# Charolais Vs Angus



## robert23239

Hello All,

I am down here in the southeast in the Carolinas. Even though there are a lot of Charolais raised down here, Angus is King. When at the cattle auction very few Charolais will be seen and usually the price on a Charolais is always lower vs the same Angus Heifer. Was at an auction last week and some heifers were bringing 1.40. It seems like the Charolais is lot more populated in the midwest than down here. Is the Angus king in all markets or is this just a Southeast thing?


----------



## ontario hay man

Its wierd here. The 1 auction they pay more for angus then you go 45 mins the other way they pay more for charolais. I cant figure it out. Buyers cant seem to explain it to me. Its usually about .05/lbs. So guys with mixed herds sort and go to both sales. The dumbest thing is the biggest buyers attend both sales, buy both breeds but will pay more at the one place then the other.


----------



## Tim/South

Order buyers want Angus so we produce black calves. You will still see a lot of Charolais cows running with an Angus bull. Those calves will be black, silver or yellow. They grow off very fast and wean big. Here they will bring a premium.

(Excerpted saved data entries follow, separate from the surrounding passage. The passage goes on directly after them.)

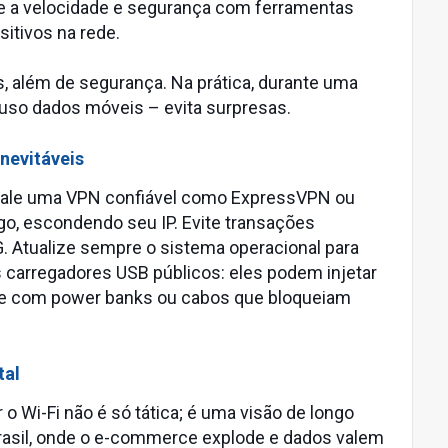
te a velocidade e segurança com ferramentas
itivos na rede.
, além de segurança. Na prática, durante uma
e uso dados móveis – evita surpresas.
nevitáveis
nstale uma VPN confiável como ExpressVPN ou
go, escondendo seu IP. Evite transações
. Atualize sempre o sistema operacional para
 carregadores USB públicos: eles podem injetar
gue com power banks ou cabos que bloqueiam
tal
o Wi-Fi não é só tática; é uma visão de longo
rasil, onde o e-commerce explode e dados valem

Most everything is selling well right now. Herefords and calves with too much ear seem to be discounted the most.

One order buyer told me if the hide was black then he could call it an Angus because it had some Angus in it somewhere.

I check different online sales from all around the country on DVAuctions. Black calves are the ticket. Charolais cross calves are usually right up there with them.

The highest selling pen I have seen locally was a pen of "silver bullet" Charolais cross steers.


----------



## hog987

The order buyers will buy what ever there customer wants. Now I have feed all different breeds of cattle and a cross bred will always grow faster. the cross breds that usually grow the fastest are one crossed with either limo or Simmental. In the foot hills of alberta Herefords are still a very popular breed.

But angus is like John Deere. They both have good marketing for there product.

In truth all the breeds over time are becoming more and more like each other. Its getting harder to tell the breed just based on color weither black or red or what ever.


----------